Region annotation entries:
──────────────────────────────
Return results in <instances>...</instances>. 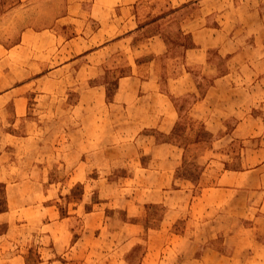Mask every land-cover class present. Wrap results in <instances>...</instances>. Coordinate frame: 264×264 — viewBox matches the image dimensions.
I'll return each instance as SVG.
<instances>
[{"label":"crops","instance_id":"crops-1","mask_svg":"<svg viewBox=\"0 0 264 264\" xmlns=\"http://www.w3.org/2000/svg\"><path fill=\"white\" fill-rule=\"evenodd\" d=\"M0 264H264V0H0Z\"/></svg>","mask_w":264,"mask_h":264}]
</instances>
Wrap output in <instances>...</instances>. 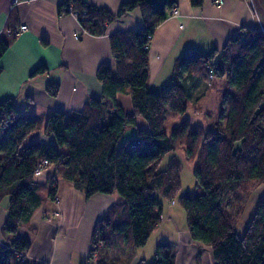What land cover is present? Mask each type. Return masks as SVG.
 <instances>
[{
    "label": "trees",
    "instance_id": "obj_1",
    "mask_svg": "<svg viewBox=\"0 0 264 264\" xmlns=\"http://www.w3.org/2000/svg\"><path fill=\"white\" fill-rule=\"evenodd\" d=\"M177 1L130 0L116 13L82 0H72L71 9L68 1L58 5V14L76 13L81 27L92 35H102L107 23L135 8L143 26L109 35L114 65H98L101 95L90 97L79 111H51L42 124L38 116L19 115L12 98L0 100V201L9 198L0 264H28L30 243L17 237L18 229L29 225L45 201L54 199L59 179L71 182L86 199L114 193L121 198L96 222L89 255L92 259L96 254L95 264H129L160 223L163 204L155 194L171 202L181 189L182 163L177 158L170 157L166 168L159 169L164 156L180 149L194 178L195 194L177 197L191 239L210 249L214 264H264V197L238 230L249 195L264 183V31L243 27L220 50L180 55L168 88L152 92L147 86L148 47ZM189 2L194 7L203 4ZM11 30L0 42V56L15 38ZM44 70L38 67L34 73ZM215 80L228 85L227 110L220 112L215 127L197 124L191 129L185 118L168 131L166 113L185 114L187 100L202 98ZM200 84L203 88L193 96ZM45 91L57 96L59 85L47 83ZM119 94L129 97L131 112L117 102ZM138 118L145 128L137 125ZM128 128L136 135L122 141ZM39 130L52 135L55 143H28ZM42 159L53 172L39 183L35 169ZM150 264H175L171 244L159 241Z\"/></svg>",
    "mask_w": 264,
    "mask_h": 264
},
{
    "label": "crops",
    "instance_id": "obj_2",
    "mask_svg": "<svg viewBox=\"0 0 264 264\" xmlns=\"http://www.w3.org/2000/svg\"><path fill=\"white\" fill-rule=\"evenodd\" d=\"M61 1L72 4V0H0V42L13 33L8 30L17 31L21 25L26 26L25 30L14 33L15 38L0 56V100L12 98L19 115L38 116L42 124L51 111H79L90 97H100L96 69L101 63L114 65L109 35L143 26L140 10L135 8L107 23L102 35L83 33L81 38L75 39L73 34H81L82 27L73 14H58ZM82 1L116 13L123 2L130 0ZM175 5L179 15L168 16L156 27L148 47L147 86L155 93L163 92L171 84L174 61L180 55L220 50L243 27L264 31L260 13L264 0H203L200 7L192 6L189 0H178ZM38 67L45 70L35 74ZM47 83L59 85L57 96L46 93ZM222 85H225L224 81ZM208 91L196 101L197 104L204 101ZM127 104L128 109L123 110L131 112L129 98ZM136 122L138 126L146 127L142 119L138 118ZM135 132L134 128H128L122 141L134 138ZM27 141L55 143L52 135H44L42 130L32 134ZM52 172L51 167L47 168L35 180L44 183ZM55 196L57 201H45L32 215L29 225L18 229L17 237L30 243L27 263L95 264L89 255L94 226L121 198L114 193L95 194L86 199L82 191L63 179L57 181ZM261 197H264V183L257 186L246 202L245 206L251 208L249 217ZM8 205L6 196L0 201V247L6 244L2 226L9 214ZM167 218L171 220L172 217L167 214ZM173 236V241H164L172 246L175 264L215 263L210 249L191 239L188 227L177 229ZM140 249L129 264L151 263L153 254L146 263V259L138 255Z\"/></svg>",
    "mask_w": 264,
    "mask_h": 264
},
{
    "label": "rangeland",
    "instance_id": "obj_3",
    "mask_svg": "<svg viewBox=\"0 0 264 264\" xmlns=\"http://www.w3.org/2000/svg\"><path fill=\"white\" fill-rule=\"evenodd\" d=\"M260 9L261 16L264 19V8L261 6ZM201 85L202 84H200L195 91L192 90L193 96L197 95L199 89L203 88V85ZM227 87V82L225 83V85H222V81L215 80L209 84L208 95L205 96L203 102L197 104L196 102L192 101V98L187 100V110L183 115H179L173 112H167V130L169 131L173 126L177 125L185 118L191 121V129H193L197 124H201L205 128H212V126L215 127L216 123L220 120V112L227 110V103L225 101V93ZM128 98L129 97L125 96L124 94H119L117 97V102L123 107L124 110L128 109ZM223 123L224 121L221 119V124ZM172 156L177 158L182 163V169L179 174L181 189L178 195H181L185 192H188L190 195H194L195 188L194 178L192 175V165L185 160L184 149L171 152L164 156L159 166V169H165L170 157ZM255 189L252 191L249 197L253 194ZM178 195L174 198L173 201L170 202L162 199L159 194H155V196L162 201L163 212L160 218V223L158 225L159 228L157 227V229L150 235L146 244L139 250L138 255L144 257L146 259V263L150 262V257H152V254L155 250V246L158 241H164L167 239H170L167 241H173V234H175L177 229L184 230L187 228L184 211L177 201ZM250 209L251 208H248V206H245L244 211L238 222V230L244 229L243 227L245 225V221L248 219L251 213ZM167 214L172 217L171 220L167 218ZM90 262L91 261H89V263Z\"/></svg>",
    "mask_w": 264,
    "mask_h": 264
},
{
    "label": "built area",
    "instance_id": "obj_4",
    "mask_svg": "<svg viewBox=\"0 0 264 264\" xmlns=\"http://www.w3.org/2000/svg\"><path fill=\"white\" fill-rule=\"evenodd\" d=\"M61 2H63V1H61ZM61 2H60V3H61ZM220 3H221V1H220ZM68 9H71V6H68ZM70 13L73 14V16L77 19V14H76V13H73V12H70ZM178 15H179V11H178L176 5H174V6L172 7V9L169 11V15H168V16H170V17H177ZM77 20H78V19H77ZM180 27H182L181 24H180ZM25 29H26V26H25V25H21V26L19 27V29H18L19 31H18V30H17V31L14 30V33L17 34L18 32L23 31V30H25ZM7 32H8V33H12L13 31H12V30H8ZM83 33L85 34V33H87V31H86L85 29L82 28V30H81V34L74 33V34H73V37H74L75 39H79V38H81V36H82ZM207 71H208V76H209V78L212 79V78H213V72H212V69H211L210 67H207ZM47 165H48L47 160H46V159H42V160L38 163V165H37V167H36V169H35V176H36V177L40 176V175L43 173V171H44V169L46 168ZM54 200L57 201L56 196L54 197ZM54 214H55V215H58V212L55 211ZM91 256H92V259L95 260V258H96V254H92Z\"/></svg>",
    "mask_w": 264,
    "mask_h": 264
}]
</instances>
──────────────────────────────
| EXERCISE REQUIREMENTS |
How many lines in the records above contain the string "label", with case counting? Reply with the number alone.

| SOLUTION FOR THIS EXERCISE |
5